Without a shadow of a doubt, it’s difficult to love someone with a proven track record of disappointing you. But that’s exactly what God instructed Hosea to do (Hosea 3:1). He was to go and be reconciled to Gomer, even though she didn’t deserve reconciliation. In fact, her actions had negatively affected his reputation and almost ruined their relationship.
In taking the step of obedience, however, Hosea took a risk. In Hosea 3:2, we read that Hosea redeemed Gomer, revealing his love for her. But their relationship didn’t immediately reset back to good times. There was a period of abstaining that Hosea required of his wayward wife (Hosea 3:3). The time was needed for Gomer to change and grow while new spiritual sensitivity replaced old carnality.

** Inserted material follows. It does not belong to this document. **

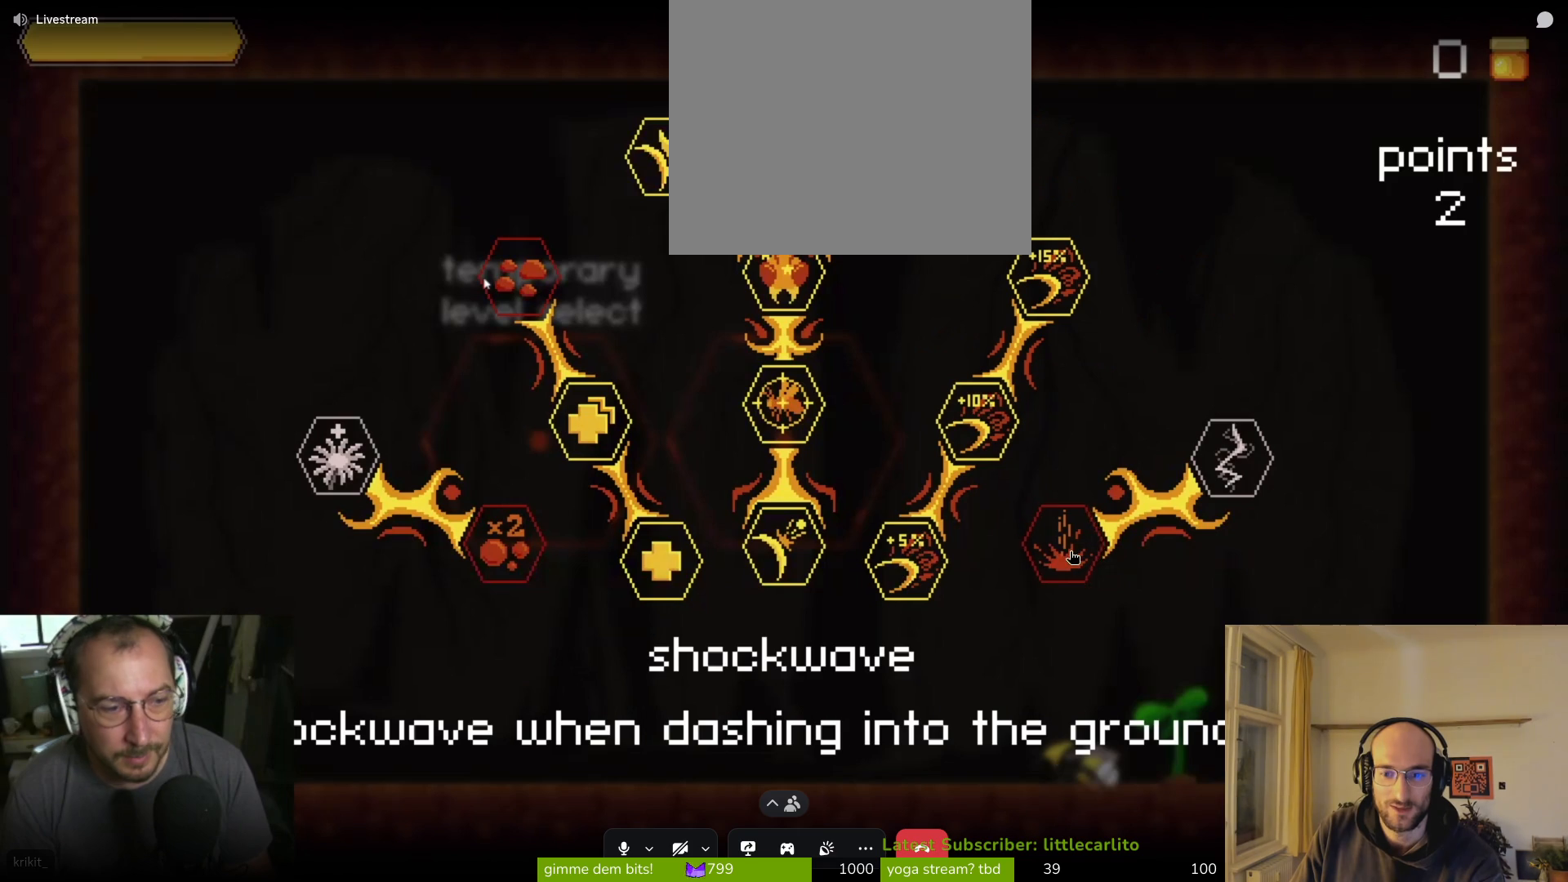
{"buttons": [], "left_stick": "center", "right_stick": "center", "events": [[300, "CROSS", "down"], [433, "CROSS", "up"]]}
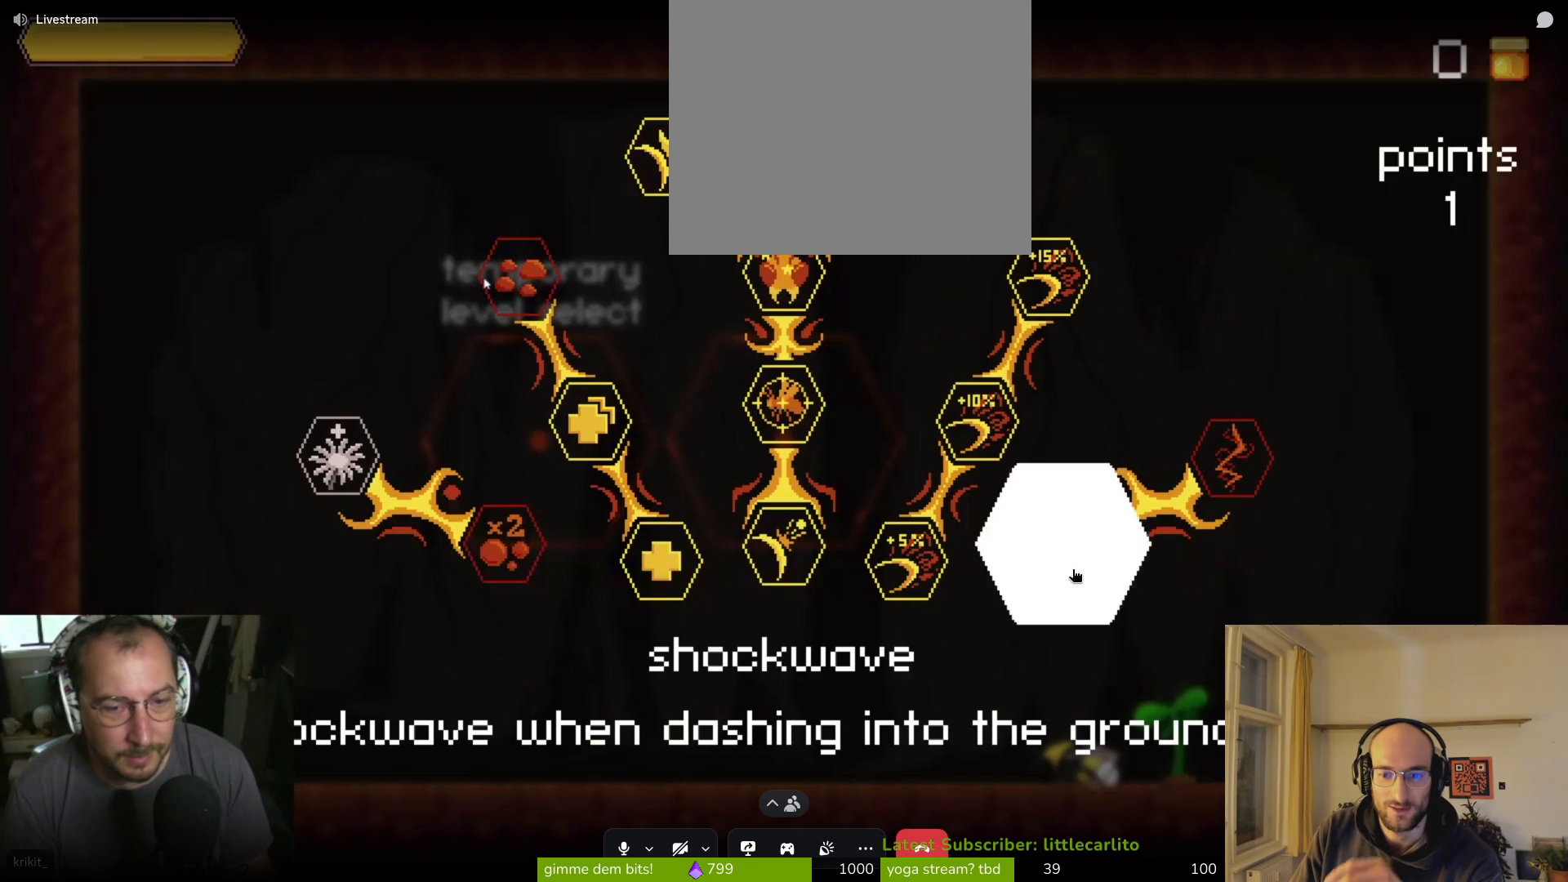
{"buttons": [], "left_stick": "center", "right_stick": "center", "events": [[200, "DPAD_LEFT", "down"], [300, "DPAD_LEFT", "up"], [433, "DPAD_LEFT", "down"], [467, "DPAD_LEFT", "up"]]}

One preacher summed it up this way, “[Hosea] redeems her, but it is because he wants to serve her, not make his own life better by gratifying his own ego or needs. He wants to be part of God’s redemptive plan for her recovery spiritually, emotionally, and relationally.”
Hosea’s love for Gomer reflects God’s love for His people. It illustrates “that the Lord still loves Israel” (Hosea 3:1). That same redeeming love was seen when Jesus died on the cross for us (Romans 5:8). He didn’t wait for us to get better and then come looking for Him. He reached out to us. And, as believers, we experience His redeeming love time and time again.
Can we risk loving again? Yes, we can when we remember that a relationship is not just between two persons. There’s an important third Person in the mix—Jesus. We love because He first loved us (1 John 4:19).
NLT 365-day reading plan passage for today: 1 Kings 21:1-29
More:
Read 2 Corinthians 2:5-11, Galatians 6:1-3, and Colossians 3:13-15 for a deeper understanding of how to reflect Christ’s redeeming love.
Next:
Who is the Gomer in your life? How can you love that person in Jesus? How have you experienced the redeeming love of God?
regina franklin on April 22, 2013 at 8:20 pm
Good word–I think the main thing I am learning in this area is that there isn’t one particular formula for relational restoration. Because there is a difference between love, forgiveness and trust, we need the wisdom of the Holy Spirit to speak into each situation and rely on His truth rather than our own perspectives or emotions.
winn collier on April 26, 2013 at 11:37 pm
This reminds me of a line I’ve been chewing on: “Go where your ego is put in danger.”